Re: Parsers for the UnicodeSet notation?

From: Steven R. Loomis <srl_at_icu-project.org>
Date: Wed, 23 Jul 2014 16:18:20 -0700

On 07/23/2014 03:28 PM, Roozbeh Pournader wrote:
> On Wed, Jul 23, 2014 at 3:23 PM, Eric Muller <emuller_at_adobe.com
> <mailto:emuller_at_adobe.com>> wrote:
>
> I would like to work with the exemplarCharacters data in the CLDR.
> That uses the UnicodeSet notation. Is there somewhere a parser for
> that notation, that would return me just the list of characters in
> the set?
>
>
> Note that it's a set of strings, not characters.
>
> I suspect that the exemplarCharacters use a restricted form of the
> UnicodeSet notation (e.g. do not use property values). Is that
> correct, and if so, what's the subset?
>
>
> I have an Apache-licensed parser in Python here:
> https://code.google.com/p/noto/source/browse/nototools/generate_website_data.py#180
>
Nice, you should get those CLDR folks to add a link! I'm cross posting
this to cldr-users, which may be more appropriate.
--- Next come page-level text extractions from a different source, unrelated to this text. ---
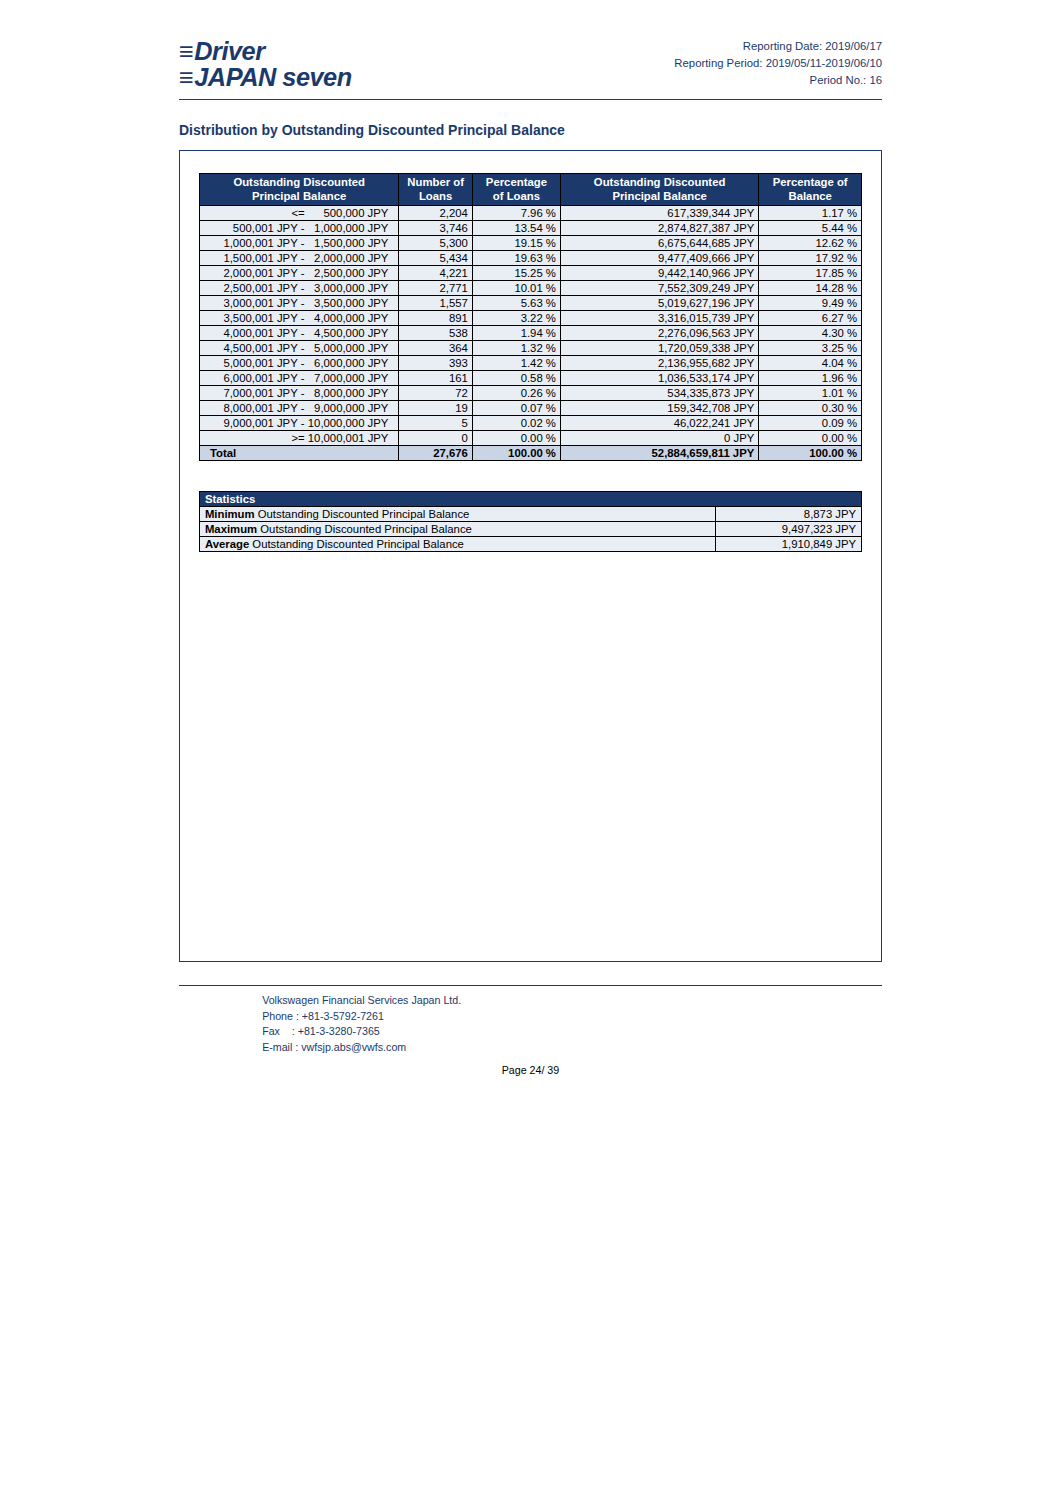Driver
JAPAN seven
Reporting Date: 2019/06/17
Reporting Period: 2019/05/11-2019/06/10
Period No.: 16
Distribution by Outstanding Discounted Principal Balance
| Outstanding Discounted Principal Balance | Number of Loans | Percentage of Loans | Outstanding Discounted Principal Balance | Percentage of Balance |
| --- | --- | --- | --- | --- |
| <= 500,000 JPY | 2,204 | 7.96 % | 617,339,344 JPY | 1.17 % |
| 500,001 JPY - 1,000,000 JPY | 3,746 | 13.54 % | 2,874,827,387 JPY | 5.44 % |
| 1,000,001 JPY - 1,500,000 JPY | 5,300 | 19.15 % | 6,675,644,685 JPY | 12.62 % |
| 1,500,001 JPY - 2,000,000 JPY | 5,434 | 19.63 % | 9,477,409,666 JPY | 17.92 % |
| 2,000,001 JPY - 2,500,000 JPY | 4,221 | 15.25 % | 9,442,140,966 JPY | 17.85 % |
| 2,500,001 JPY - 3,000,000 JPY | 2,771 | 10.01 % | 7,552,309,249 JPY | 14.28 % |
| 3,000,001 JPY - 3,500,000 JPY | 1,557 | 5.63 % | 5,019,627,196 JPY | 9.49 % |
| 3,500,001 JPY - 4,000,000 JPY | 891 | 3.22 % | 3,316,015,739 JPY | 6.27 % |
| 4,000,001 JPY - 4,500,000 JPY | 538 | 1.94 % | 2,276,096,563 JPY | 4.30 % |
| 4,500,001 JPY - 5,000,000 JPY | 364 | 1.32 % | 1,720,059,338 JPY | 3.25 % |
| 5,000,001 JPY - 6,000,000 JPY | 393 | 1.42 % | 2,136,955,682 JPY | 4.04 % |
| 6,000,001 JPY - 7,000,000 JPY | 161 | 0.58 % | 1,036,533,174 JPY | 1.96 % |
| 7,000,001 JPY - 8,000,000 JPY | 72 | 0.26 % | 534,335,873 JPY | 1.01 % |
| 8,000,001 JPY - 9,000,000 JPY | 19 | 0.07 % | 159,342,708 JPY | 0.30 % |
| 9,000,001 JPY - 10,000,000 JPY | 5 | 0.02 % | 46,022,241 JPY | 0.09 % |
| >= 10,000,001 JPY | 0 | 0.00 % | 0 JPY | 0.00 % |
| Total | 27,676 | 100.00 % | 52,884,659,811 JPY | 100.00 % |
| Statistics |
| --- |
| Minimum Outstanding Discounted Principal Balance | 8,873 JPY |
| Maximum Outstanding Discounted Principal Balance | 9,497,323 JPY |
| Average Outstanding Discounted Principal Balance | 1,910,849 JPY |
Volkswagen Financial Services Japan Ltd.
Phone : +81-3-5792-7261
Fax : +81-3-3280-7365
E-mail : vwfsjp.abs@vwfs.com
Page 24/ 39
Eric, to answer your second question, the TR35 spec does not say that
exemplars are a restricted set, as per
http://unicode.org/repos/cldr/trunk/specs/ldml/tr35-general.html#ExemplarSyntax
- in practice, a restricted set is used, ranges are expanded. But
there's no guarantee of this by the spec.

-s

-- 
IBMer but all opinions are mine.
https://www.ohloh.net/accounts/srl295 // fingerprint @ https://ssl.icu-project.org/trac/wiki/Srl
_______________________________________________
Unicode mailing list
Unicode_at_unicode.org
http://unicode.org/mailman/listinfo/unicode

Received on Wed Jul 23 2014 - 18:20:12 CDT

This message: [ Message body ]
Next message: Richard Wordingham: "Re: Request for Information"
Previous message: Steven R. Loomis: "Re: Parsers for the UnicodeSet notation?"
In reply to: Roozbeh Pournader: "Re: Parsers for the UnicodeSet notation?"
Next in thread: Steven R. Loomis: "Re: Parsers for the UnicodeSet notation?"

Mail actions: [ respond to this message ] [ mail a new topic ]
Contemporary messages sorted: [ by date ] [ by thread ] [ by subject ] [ by author ] [ by messages with attachments ]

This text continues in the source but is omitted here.